Publié le 21 mai 2021

On n’a jamais autant parlé des surveillances diverses dont le simple pékin peut être l’objet. – Ici, James Steward espionnant ses voisins dans Fenêtre sur Cour (A. Hitchcock, 1954) © DR

L’endormissement de nos neurones civiques est administrée par doses variables à des fins diverses L’une d’elles a déjà produit ses effets. Le Conseil fédéral a tué l’accord avec l’Europe, sans douleurs, sans le moindre débat au parlement, sans aucun vote populaire. En cachant sa propre étude sur les conséquences du sabordage. Dans ce pays qui se gargarise au sirop démocratique, c’est ahurissant! Mais d’autres somnolences forcées sont aux fins de renforcer le pouvoir étatique sans contrôle. Avec deux lois qu’il nous est demandé d’applaudir le 13 juin.

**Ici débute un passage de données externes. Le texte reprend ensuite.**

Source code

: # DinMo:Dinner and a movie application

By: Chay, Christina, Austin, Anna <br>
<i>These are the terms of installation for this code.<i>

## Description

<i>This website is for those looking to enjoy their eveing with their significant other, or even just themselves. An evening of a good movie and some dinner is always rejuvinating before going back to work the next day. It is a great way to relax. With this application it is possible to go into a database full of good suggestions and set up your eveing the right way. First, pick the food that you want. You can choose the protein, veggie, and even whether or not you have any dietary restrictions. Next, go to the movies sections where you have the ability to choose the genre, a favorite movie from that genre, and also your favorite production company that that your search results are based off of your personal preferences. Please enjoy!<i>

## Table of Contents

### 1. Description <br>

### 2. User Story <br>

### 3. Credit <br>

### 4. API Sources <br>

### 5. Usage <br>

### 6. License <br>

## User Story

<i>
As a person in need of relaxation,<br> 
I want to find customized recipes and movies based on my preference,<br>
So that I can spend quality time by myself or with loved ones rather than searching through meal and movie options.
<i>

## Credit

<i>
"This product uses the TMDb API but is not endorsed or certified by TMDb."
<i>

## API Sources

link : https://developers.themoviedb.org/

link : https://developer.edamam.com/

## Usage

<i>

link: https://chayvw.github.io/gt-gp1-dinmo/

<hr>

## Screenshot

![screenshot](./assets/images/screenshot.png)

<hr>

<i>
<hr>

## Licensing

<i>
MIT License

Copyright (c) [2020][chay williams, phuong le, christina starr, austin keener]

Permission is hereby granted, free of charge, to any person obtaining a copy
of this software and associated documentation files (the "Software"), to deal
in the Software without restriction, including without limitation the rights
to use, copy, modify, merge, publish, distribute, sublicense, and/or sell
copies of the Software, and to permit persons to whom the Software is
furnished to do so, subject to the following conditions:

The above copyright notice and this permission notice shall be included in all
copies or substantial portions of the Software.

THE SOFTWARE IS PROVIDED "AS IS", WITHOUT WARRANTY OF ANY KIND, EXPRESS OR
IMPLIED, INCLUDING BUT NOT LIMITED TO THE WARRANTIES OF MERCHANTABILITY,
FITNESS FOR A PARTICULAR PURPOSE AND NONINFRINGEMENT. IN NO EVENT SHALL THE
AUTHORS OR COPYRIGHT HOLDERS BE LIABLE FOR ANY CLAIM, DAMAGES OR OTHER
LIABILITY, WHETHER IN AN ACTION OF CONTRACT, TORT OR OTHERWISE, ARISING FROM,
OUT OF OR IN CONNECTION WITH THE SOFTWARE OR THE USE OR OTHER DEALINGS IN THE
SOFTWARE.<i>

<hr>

On n’a jamais autant parlé des surveillances diverses dont le simple pékin peut être l’objet. Les GAFA nous guettent. Facebook nous trace pour nous fourguer des pubs. Une panoplie d’applications enregistrent nos sorties, où nous avons mangé et avec qui. Et cetera, et cetera. Or c’est le moment choisi pour faire passer deux lois qui faussent les règles du jeu démocratique, restreignent les libertés et favorisent le flicage. La première, dite loi Covid, donne les pleins pouvoirs au Conseil fédéral pour une durée indéterminée. Il peut ainsi imposer ce qu’il veut, sans débat parlementaire, avec des consultations aléatoires. Il apporte sans cesse des amendements, telle l’introduction du passeport sanitaire. Quasiment personne ne bronche au Parlement mis hors jeu, à la différence de celui du Parlement français qui résonne des empoignades sur le même thème. On y reviendra.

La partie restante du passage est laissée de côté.